Drones offer a faster and more accurate way of surveying sites and gathering measurements. This information can then be used to create a corresponding digital model of a site, helping contractors save time and money, and get greater accuracy, on-site surveys and project set-up.
Drones that have the ability to scan using lasers can also enter the results into Building Information Models (BIM), providing a digital representation of a site’s physical characteristics for other project professionals to use, as well as a verifiable record of progress.
Jenny Elfsberg, director of emerging technologies at Volvo CE
Drones can also take aerial thermal imaging recordings, which can be used to monitor gas emissions and identify gas leaks, a potential hazard for workers.
Everyone wants to make construction safer, and it is said that drones have the potential to do that. Drones can be sent to high-risk areas that are too dangerous for workers to access. Footage can then be monitored in real-time from the safety of off-site offices. In addition, drones can monitor workplace conditions and transmit photos of a proposed work site, enabling workers to prepare prior to entering the area.
Construction companies are catching on to the benefits of this technology and responding by creating partnerships with drone suppliers.
For example, Volvo Construction Equipment (Volvo CE) is taking a measured approach to ensure the technology produces the most appropriate solutions for its customers.
“Drones will definitely play an important role in the construction industry, but exactly how Volvo CE will engage with this technology still needs to be worked out,” says Jenny Elfsberg, director of emerging technologies at Volvo CE.
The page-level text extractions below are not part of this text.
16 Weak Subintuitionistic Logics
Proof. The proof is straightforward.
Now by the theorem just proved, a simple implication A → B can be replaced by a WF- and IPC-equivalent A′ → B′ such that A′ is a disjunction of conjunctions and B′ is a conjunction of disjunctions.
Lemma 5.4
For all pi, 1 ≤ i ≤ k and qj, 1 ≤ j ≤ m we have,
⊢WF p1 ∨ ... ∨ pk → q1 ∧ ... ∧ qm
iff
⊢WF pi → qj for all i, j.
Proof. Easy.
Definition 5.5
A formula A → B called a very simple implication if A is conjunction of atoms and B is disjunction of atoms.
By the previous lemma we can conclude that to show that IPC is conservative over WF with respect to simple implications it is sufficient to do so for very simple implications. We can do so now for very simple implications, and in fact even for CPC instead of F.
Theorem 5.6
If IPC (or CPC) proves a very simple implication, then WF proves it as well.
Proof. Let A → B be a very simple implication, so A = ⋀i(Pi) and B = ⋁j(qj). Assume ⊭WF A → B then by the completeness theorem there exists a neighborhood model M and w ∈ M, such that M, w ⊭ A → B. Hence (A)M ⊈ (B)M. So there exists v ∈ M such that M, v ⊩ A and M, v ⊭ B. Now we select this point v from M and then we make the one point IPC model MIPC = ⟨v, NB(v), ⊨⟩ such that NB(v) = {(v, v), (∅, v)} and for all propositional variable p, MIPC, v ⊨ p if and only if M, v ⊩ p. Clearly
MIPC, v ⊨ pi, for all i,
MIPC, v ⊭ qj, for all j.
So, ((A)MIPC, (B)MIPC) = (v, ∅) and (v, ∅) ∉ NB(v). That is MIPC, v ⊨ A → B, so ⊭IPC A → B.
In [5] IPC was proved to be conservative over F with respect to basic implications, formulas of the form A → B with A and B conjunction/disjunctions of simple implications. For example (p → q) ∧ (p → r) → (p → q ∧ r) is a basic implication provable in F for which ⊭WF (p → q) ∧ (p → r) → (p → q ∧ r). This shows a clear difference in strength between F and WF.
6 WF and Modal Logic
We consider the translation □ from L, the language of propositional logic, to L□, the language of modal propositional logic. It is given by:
“Our advanced engineering team is exploring this rapidly developing technology as well as several of the different players in this industry. With standardisation not yet in place and different approaches being taken in different countries, we are keeping a close eye on the rules and regulations.
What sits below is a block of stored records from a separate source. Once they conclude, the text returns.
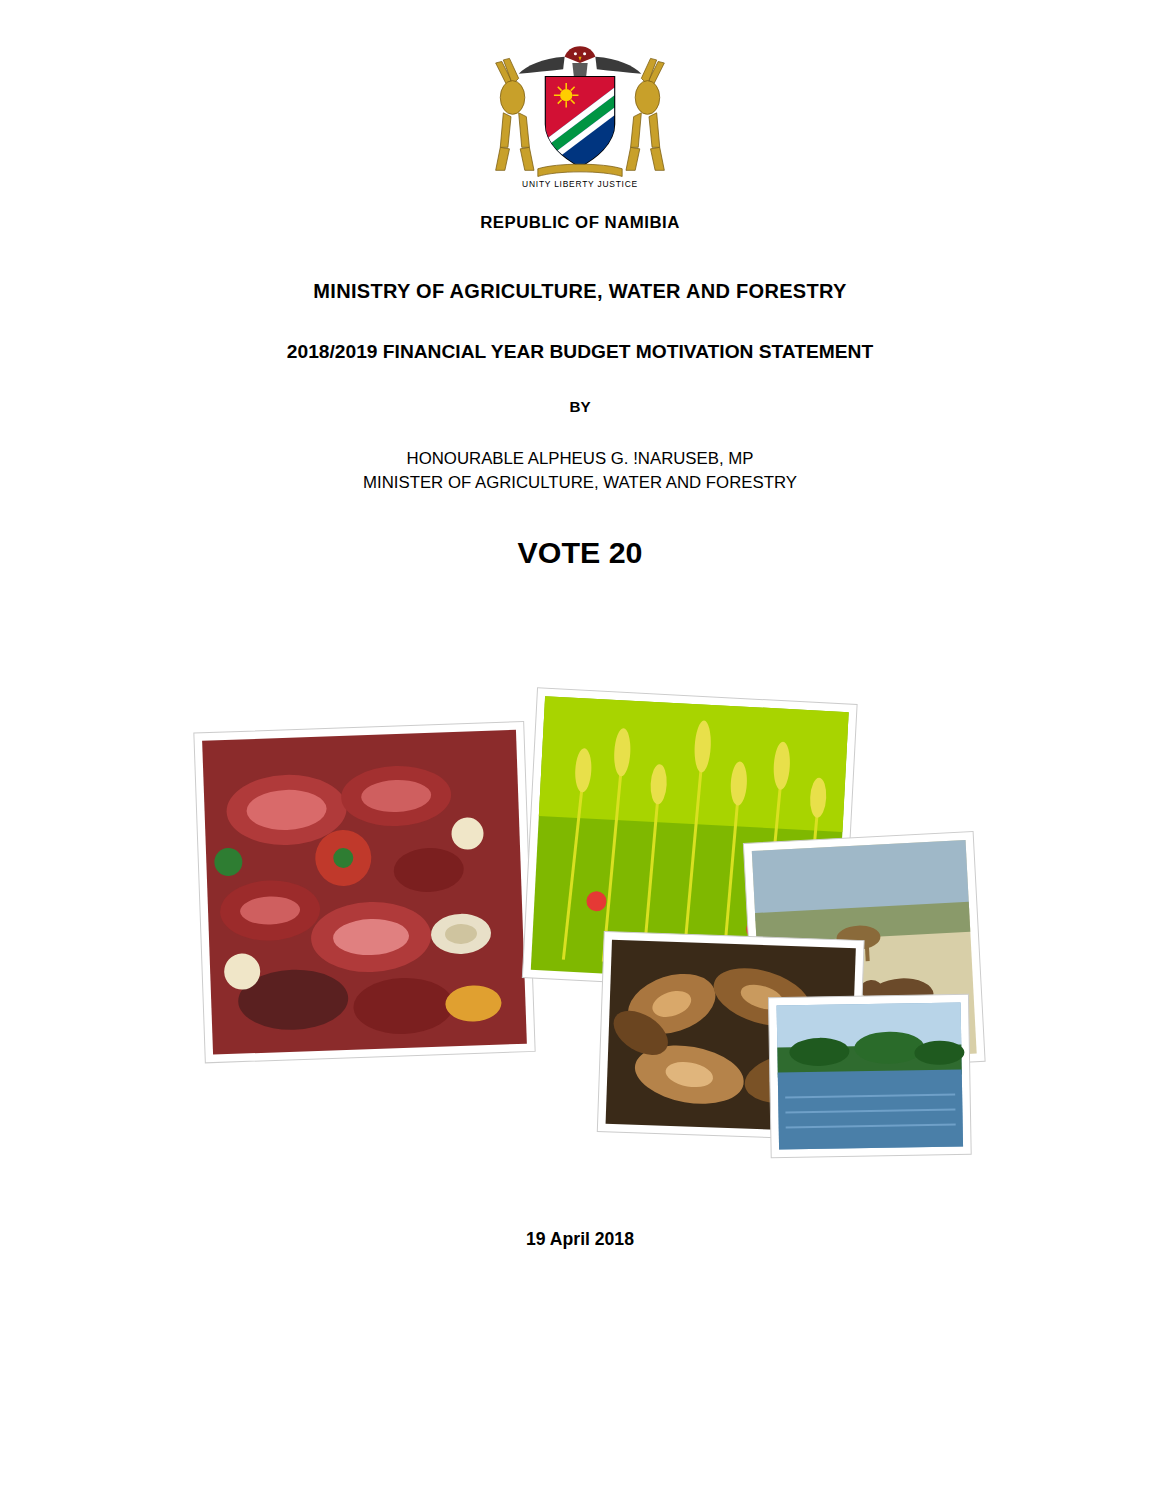UNITY LIBERTY JUSTICE
REPUBLIC OF NAMIBIA
MINISTRY OF AGRICULTURE, WATER AND FORESTRY
2018/2019 FINANCIAL YEAR BUDGET MOTIVATION STATEMENT
BY
HONOURABLE ALPHEUS G. !NARUSEB, MP
MINISTER OF AGRICULTURE, WATER AND FORESTRY
VOTE 20
19 April 2018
“We have carried out research in this area, mainly exploring site management and site surveillance purposes, and we are continuing this work in collaboration with partners. If we ever decide to go into drone development ourselves, we would need to work with partners such as data science and flight experts.”
Rules and regulations
Volvo CE says that the construction industry still has a lot to learn about the potential of drones and will need to stay aware of rules and regulations concerning their use.
For example, under new UK laws, individuals that own drones over 250g, heavier than the average consumer product, will be required to register it and take a safety awareness test.
The government plans to bring forward and expand the use of ‘geo-fencing’ in the UK, which acts as an invisible field to stop drones from entering sensitive zones, such as airports.
It is still early days, says Volvo CE, but it is clear that drone technology has some interesting applications within the construction industry, especially when used in cooperation with heavy equipment. From small beginnings, the sky’s the limit.